As recently as the 1970s, Australian wines afforded material for the Monty Python team to satirise. Since then, Australia has moved from a primariry beer drinking nation to one in which wine commonly features on the family dinner table; Britain imports more Australian wine than French, and the rest of the world is just as eager to have a dnnk on us. Much else has changed. Once our cities' restaurants were so few that word of mouth recommendations were all that were required for a restaurateur to prosper. Now magazine articles and good food guides abound to allow demanding consumers to negotiate the ever-changing world of restaurants across the country. These establishments enjoy the open air, crowding the pavement where once liquor laws relegated them to dark caverns.
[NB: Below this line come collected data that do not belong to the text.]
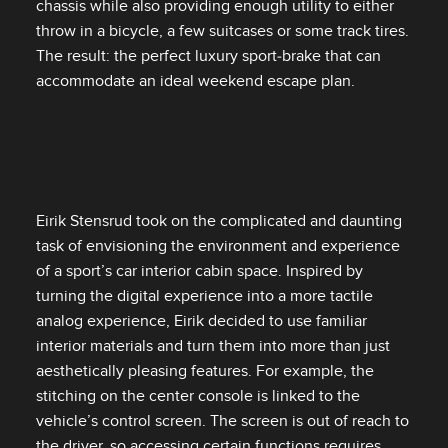
chassis while also providing enough utility to either
throw in a bicycle, a few suitcases or some track tires.
The result: the perfect luxury sport‑brake that can
accommodate an ideal weekend escape plan.
Eirik Stensrud took on the complicated and daunting
task of envisioning the environment and experience
of a sport’s car interior cabin space. Inspired by
turning the digital experience into a more tactile
analog experience, Eirik decided to use familiar
interior materials and turn them into more than just
aesthetically pleasing features. For example, the
stitching on the center console is linked to the
vehicle’s control screen. The screen is out of reach to
the driver, so accessing certain functions requires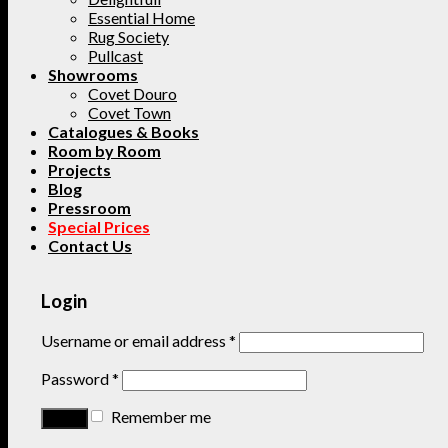
Essential Home
Rug Society
Pullcast
Showrooms
Covet Douro
Covet Town
Catalogues & Books
Room by Room
Projects
Blog
Pressroom
Special Prices
Contact Us
Login
Username or email address
*
Password
*
Remember me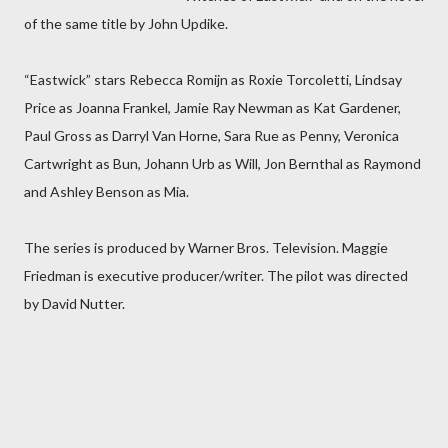
of the same title by John Updike.
“Eastwick” stars Rebecca Romijn as Roxie Torcoletti, Lindsay
Price as Joanna Frankel, Jamie Ray Newman as Kat Gardener,
Paul Gross as Darryl Van Horne, Sara Rue as Penny, Veronica
Cartwright as Bun, Johann Urb as Will, Jon Bernthal as Raymond
and Ashley Benson as Mia.
The series is produced by Warner Bros. Television. Maggie
Friedman is executive producer/writer. The pilot was directed
by David Nutter.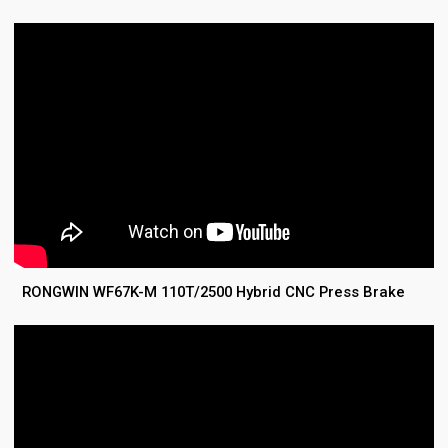
RONGWIN WF67K-M 110T/2500 Hybrid CNC Press Brake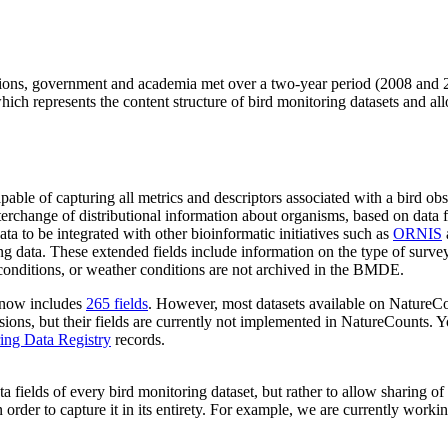
ions, government and academia met over a two-year period (2008 and 2
ich represents the content structure of bird monitoring datasets and all
pable of capturing all metrics and descriptors associated with a bird o
change of distributional information about organisms, based on data from
a to be integrated with other bioinformatic initiatives such as
ORNIS
ing data. These extended fields include information on the type of su
a conditions, or weather conditions are not archived in the BMDE.
 now includes
265 fields
. However, most datasets available on NatureC
ions, but their fields are currently not implemented in NatureCounts. 
ing Data Registry
records.
 fields of every bird monitoring dataset, but rather to allow sharing of
n order to capture it in its entirety. For example, we are currently wor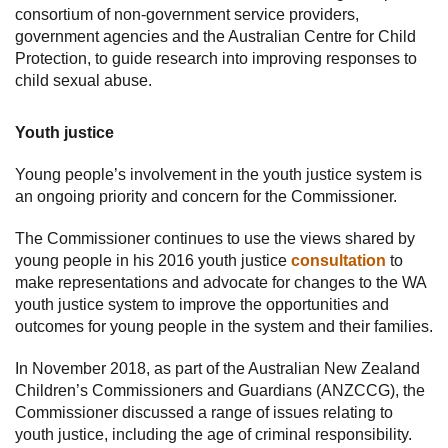
consortium of non-government service providers,
government agencies and the Australian Centre for Child
Protection, to guide research into improving responses to
child sexual abuse.
Youth justice
Young people’s involvement in the youth justice system is
an ongoing priority and concern for the Commissioner.
The Commissioner continues to use the views shared by
young people in his 2016 youth justice
consultation
to
make representations and advocate for changes to the WA
youth justice system to improve the opportunities and
outcomes for young people in the system and their families.
In November 2018, as part of the Australian New Zealand
Children’s Commissioners and Guardians (ANZCCG), the
Commissioner discussed a range of issues relating to
youth justice, including the age of criminal responsibility.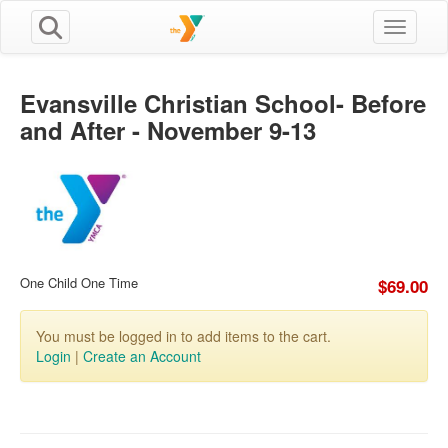
Toggle n
Evansville Christian School- Before
and After - November 9-13
One Child One Time
$69.00
You must be logged in to add items to the cart.
Login
|
Create an Account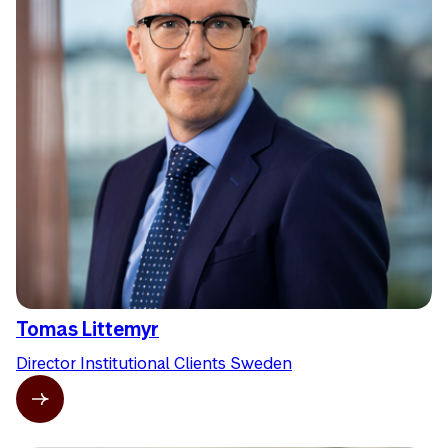
Tomas Littemyr
Director Institutional Clients Sweden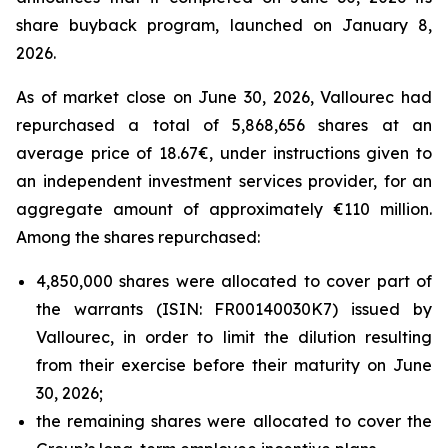
share buyback program, launched on January 8,
2026.
As of market close on June 30, 2026, Vallourec had
repurchased a total of 5,868,656 shares at an
average price of 18.67€, under instructions given to
an independent investment services provider, for an
aggregate amount of approximately €110 million.
Among the shares repurchased:
4,850,000 shares were allocated to cover part of
the warrants (ISIN: FR00140030K7) issued by
Vallourec, in order to limit the dilution resulting
from their exercise before their maturity on June
30, 2026;
the remaining shares were allocated to cover the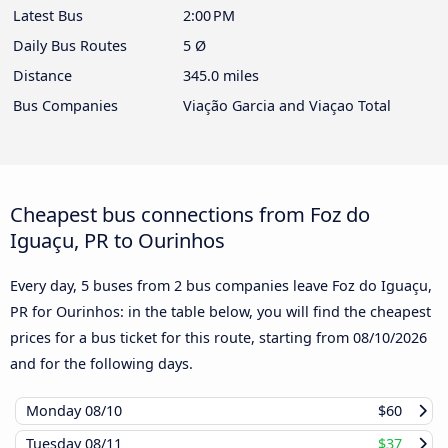
Latest Bus
2:00 PM
Daily Bus Routes
5 Ø
Distance
345.0 miles
Bus Companies
Viação Garcia and Viaçao Total
Cheapest bus connections from Foz do
Iguaçu, PR to Ourinhos
Every day, 5 buses from 2 bus companies leave Foz do Iguaçu,
PR for Ourinhos: in the table below, you will find the cheapest
prices for a bus ticket for this route, starting from
08/10/2026
and for the following days.
Monday
08/10
$60
Tuesday
08/11
$37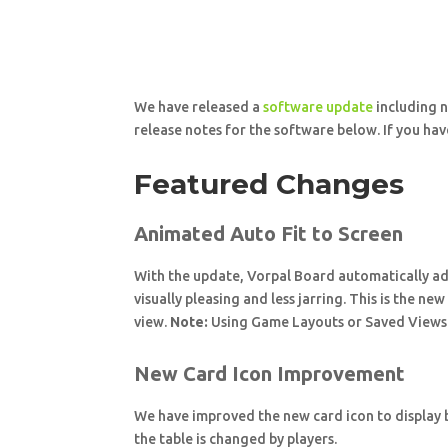
We have released a
software update
including n
release notes for the software below. If you have
Featured Changes
Animated Auto Fit to Screen
With the update, Vorpal Board automatically adju
visually pleasing and less jarring. This is the ne
view.
Note:
Using Game Layouts or Saved Views a
New Card Icon Improvement
We have improved the new card icon to display be
the table is changed by players.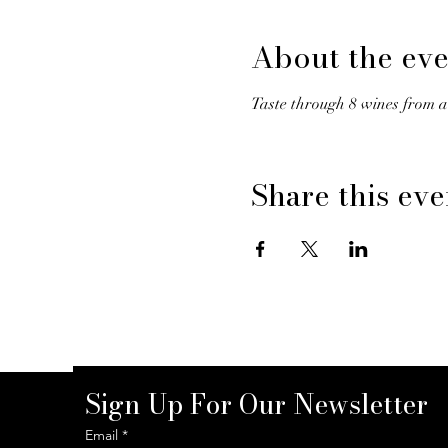
About the eve
Taste through 8 wines from a
Share this eve
Sign Up For Our Newsletter
Email
*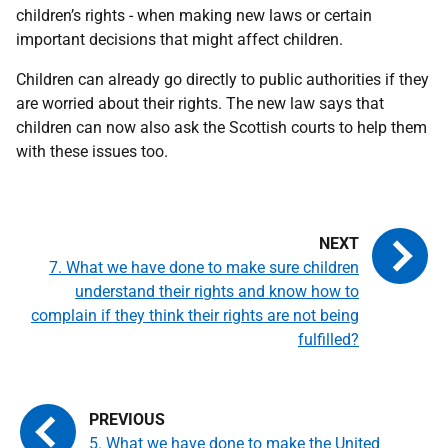
children’s rights - when making new laws or certain
important decisions that might affect children.
Children can already go directly to public authorities if they
are worried about their rights. The new law says that
children can now also ask the Scottish courts to help them
with these issues too.
7. What we have done to make sure children
understand their rights and know how to
complain if they think their rights are not being
fulfilled?
5. What we have done to make the United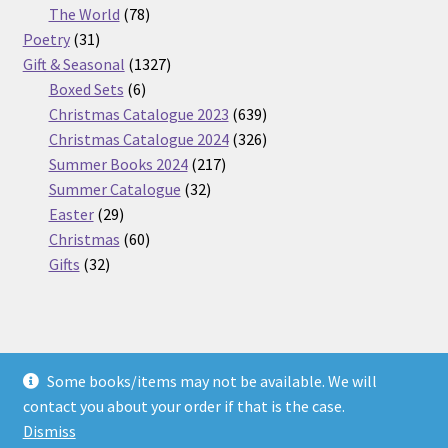
products
78
The World
78
31
products
Poetry
31
products
1327
Gift & Seasonal
1327
6
products
Boxed Sets
6
products
639
Christmas Catalogue 2023
639
products
326
Christmas Catalogue 2024
326
217
products
Summer Books 2024
217
32
products
Summer Catalogue
32
29
products
Easter
29
products
60
Christmas
60
32
products
Gifts
32
products
Some books/items may not be available. We will
© Nickel Books 2026
contact you about your order if that is the case.
Terms and Conditions
Built with WooCommerce
.
Dismiss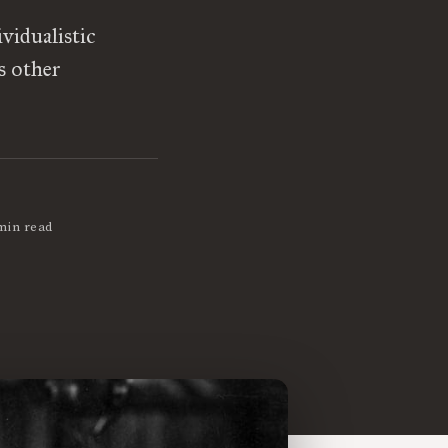
vidualistic
s other
min read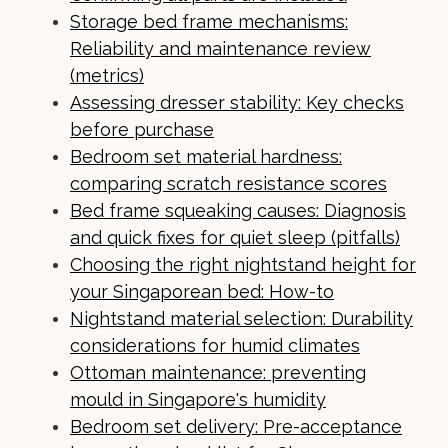
Storage bed frame mechanisms:
Reliability and maintenance review
(metrics)
Assessing dresser stability: Key checks
before purchase
Bedroom set material hardness:
comparing scratch resistance scores
Bed frame squeaking causes: Diagnosis
and quick fixes for quiet sleep (pitfalls)
Choosing the right nightstand height for
your Singaporean bed: How-to
Nightstand material selection: Durability
considerations for humid climates
Ottoman maintenance: preventing
mould in Singapore's humidity
Bedroom set delivery: Pre-acceptance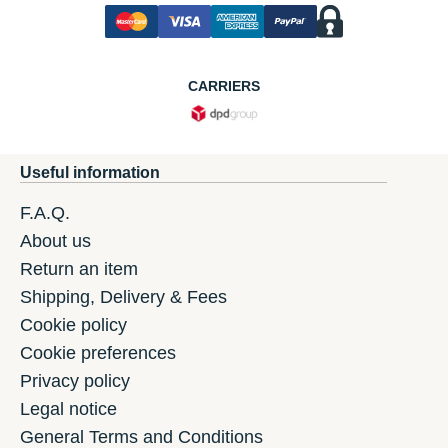
CARRIERS
Useful information
F.A.Q.
About us
Return an item
Shipping, Delivery & Fees
Cookie policy
Cookie preferences
Privacy policy
Legal notice
General Terms and Conditions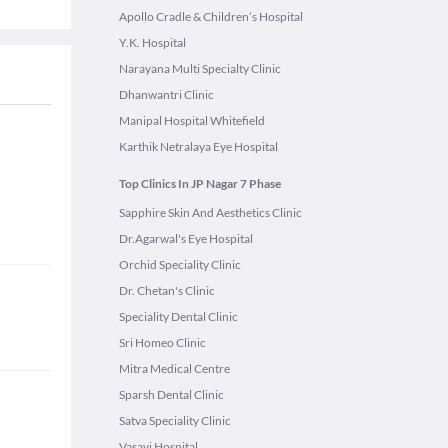
Apollo Cradle & Children’s Hospital
Y.K. Hospital
Narayana Multi Specialty Clinic
Dhanwantri Clinic
Manipal Hospital Whitefield
Karthik Netralaya Eye Hospital
Top Clinics In JP Nagar 7 Phase
Sapphire Skin And Aesthetics Clinic
Dr.Agarwal's Eye Hospital
Orchid Speciality Clinic
Dr. Chetan's Clinic
Speciality Dental Clinic
Sri Homeo Clinic
Mitra Medical Centre
Sparsh Dental Clinic
Satva Speciality Clinic
Vasavi Hospital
Where once we adhered to a diet of meat and three veg, savouring canned pineapple, sliced white bread, chicory flavoured coffee substitute and mealy tomatoes, today's best-selling cookery books promote fresh ingredients and encourage creative mixing of European and Asian ideas and flavours.

Conversations not only happen in, but revolve around, places that serve the best coffee; growers' markets are germinating across the country, and television programmes encourage home grown vegetables from heritage seed stock by pesticide-free organic methods. Television brought us instructive cooking shows in the 70s, but now there are whole channels devoted to cooking, recognising and promoting the integral relationship between what we eat and who we are. In a short twenty years we have taken to fish sauce, sourdough, mineral water, octopus, wasabi, balsamic vinegar and rocket, and our love affair with meat has come full circle, with brand-name lamb, beef, pork and chicken in demand in restaurants and in boutique butcheries. These developments are central to our idea that we are an international community, an exciting part of the wider world despite our geographical isolation and short colonial history.

At a time when food and wine have become accepted as key and positive defining aspects of Australian society, this exhibition pays tribute to four decades of pioneers, innovators and entrepreneurs of the Australian food and wine industries.